His trajectory illustrates a framework I've been developing called This Is Connectivity. The model isn't linear: skills, expertise, resources and connectivity interact dynamically, with connectivity itself something that can be acquired, inherited, endowed, nurtured or invested in throughout a career.

Onyeama learned to code, built products that generated revenue, then connected with established app developers in San Francisco. But those relationships weren't merely the outcome of his earlier efforts; they accelerated everything that followed, unlocking knowledge transfer, credibility and eventually an acquisition of his second app. Within months, he had secured an O-1 visa for individuals of extraordinary ability.



The real question

The debate about AI-assisted interviews is a proxy war for a larger anxiety: that the rules of professional performance are shifting beneath our feet. The discomfort is understandable. But the hand-wringing obscures what's actually happening.

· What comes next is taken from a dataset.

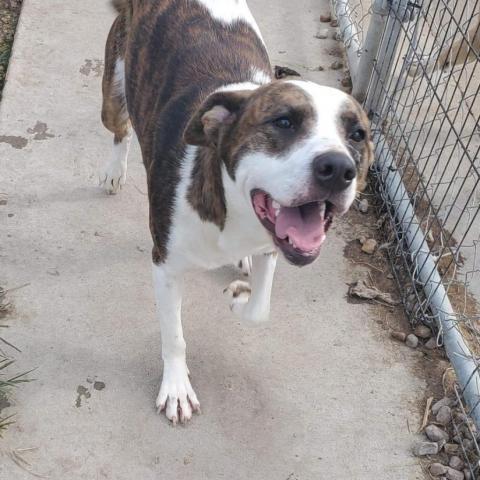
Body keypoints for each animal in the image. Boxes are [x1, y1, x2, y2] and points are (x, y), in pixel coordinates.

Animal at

Accenture isn't asking whether AI augmentation is ethical. It's asking whether employees can deliver value with these tools, and restructuring accordingly. Onyeama didn't wait for permission to leverage emerging AI capabilities; he built a business on them. The question isn't whether augmentation is fair. It's whether you can deliver.

That said, disclosure does matter. Using AI tools without transparency is a different proposition from using them openly. The professionals I respect most are explicit about their workflows, including their use of AI. Integrity isn't about refusing augmentation; it's about being honest about how you work.

As I close out my TechTides columns for 2025, I'm thinking about how to systematise and share the lessons from this year of live-testing AI-augmented solopreneurship. 

One of my mentors, Thomas Debass, who has spent years building frameworks for public-private partnerships at the US State Department, has inspired me to start fleshing out a fellowship-style approach to knowledge transfer. Watch this space.

For now, the message is simple. The ethics debates will continue. The market won't wait. Augment or exit.